» PASSAGE SHOWN:
5.The CCO will generally consider the following factors when reviewing Reportable Security holdings and transactions reports as well as pre-clearance requests:
a.Whether the investment opportunity should be directed to a client’s account;
b.Whether the amount or nature of the transaction affected the price or market for the security;
c.Whether the Access Person benefited from purchases or sales being made for clients;
d.Whether the transaction harmed any client; and
e.Whether the transaction has the appearance of impropriety.

 

  1. The CCO will conduct a quarterly review of personal trades of Access Persons against the trades executed for clients. In the event that Counterpoint’s personal trading policies were violated, even if inadvertently, the trade may be canceled and any profits disgorged depending on the perceived or actual breach of fiduciary duty to clients.

 

Current Access Persons

 

  1. Counterpoint maintains a record of our current and former Access Persons in accordance with recordkeeping requirements of the Advisers Act.

(Stored data)
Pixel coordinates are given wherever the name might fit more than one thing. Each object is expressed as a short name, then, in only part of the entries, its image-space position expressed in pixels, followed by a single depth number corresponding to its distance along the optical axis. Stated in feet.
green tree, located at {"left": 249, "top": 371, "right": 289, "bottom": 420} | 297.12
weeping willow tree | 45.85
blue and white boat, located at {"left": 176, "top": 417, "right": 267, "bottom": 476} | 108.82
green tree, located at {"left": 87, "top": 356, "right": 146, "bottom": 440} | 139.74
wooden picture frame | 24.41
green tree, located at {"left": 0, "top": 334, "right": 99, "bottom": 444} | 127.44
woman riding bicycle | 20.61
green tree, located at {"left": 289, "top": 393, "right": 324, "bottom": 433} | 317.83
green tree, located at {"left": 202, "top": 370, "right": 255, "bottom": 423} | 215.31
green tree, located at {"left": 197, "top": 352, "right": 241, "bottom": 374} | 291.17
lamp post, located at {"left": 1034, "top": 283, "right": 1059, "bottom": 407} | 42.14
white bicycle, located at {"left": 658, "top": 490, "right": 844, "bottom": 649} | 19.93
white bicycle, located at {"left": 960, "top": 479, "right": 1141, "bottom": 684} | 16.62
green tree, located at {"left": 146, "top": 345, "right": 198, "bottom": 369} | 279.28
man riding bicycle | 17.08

* * *

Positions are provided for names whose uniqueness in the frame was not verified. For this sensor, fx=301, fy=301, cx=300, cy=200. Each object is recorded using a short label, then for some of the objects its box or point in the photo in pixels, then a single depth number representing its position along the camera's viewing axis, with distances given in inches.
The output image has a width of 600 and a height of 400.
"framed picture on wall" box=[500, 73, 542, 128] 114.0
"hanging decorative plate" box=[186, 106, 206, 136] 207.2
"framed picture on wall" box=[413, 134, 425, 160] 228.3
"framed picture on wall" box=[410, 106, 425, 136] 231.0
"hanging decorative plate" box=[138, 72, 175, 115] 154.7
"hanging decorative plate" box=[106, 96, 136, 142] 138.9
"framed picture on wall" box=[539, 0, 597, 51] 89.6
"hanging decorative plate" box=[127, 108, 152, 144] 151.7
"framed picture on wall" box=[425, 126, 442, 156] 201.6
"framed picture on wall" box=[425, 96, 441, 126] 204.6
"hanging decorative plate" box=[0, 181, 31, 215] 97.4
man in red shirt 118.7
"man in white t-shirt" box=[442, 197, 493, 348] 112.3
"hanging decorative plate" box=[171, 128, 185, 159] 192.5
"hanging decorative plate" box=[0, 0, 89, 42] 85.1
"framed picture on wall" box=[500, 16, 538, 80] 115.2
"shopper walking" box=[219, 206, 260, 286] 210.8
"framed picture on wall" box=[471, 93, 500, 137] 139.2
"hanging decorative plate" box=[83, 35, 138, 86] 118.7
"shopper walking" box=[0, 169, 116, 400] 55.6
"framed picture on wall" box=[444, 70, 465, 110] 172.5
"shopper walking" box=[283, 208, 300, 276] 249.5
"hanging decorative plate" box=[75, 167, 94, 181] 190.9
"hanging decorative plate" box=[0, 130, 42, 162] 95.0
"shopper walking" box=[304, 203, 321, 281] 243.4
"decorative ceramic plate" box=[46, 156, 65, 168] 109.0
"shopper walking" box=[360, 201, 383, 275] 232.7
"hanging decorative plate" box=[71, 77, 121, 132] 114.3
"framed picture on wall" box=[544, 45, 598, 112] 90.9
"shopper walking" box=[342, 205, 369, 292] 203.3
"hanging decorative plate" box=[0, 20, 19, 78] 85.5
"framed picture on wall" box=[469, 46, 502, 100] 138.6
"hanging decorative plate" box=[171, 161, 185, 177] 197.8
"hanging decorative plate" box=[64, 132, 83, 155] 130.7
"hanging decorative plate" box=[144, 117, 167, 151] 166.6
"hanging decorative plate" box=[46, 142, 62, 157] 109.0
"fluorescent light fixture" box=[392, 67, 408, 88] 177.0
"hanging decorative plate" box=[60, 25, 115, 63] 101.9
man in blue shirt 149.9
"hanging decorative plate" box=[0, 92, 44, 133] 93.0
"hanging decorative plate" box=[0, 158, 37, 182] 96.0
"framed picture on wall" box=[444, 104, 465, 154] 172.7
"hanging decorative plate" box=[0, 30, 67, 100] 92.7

» TASK 1:
Answer these questions using the personal trading policy excerpt:
(a) How often does the CCO review Access Persons' personal trades against client trades?
(b) Under the Advisers Act recordkeeping requirements, whose record does Counterpoint maintain?
(c) If Counterpoint's personal trading policies were violated, what may happen to any profits?
» TASK 2:
Return the part of the personal trading policy excerpt starting at "Current Access Persons" and ending at "the Advisers Act.", unchanged.
These records come from a separate source.

» EXERCISE SOLUTION 1:
(a) Quarterly.
(b) Its current and former Access Persons.
(c) They may be disgorged, depending on the perceived or actual breach of fiduciary duty to clients.

» EXERCISE SOLUTION 2:
Current Access Persons

 

  1. Counterpoint maintains a record of our current and former Access Persons in accordance with recordkeeping requirements of the Advisers Act.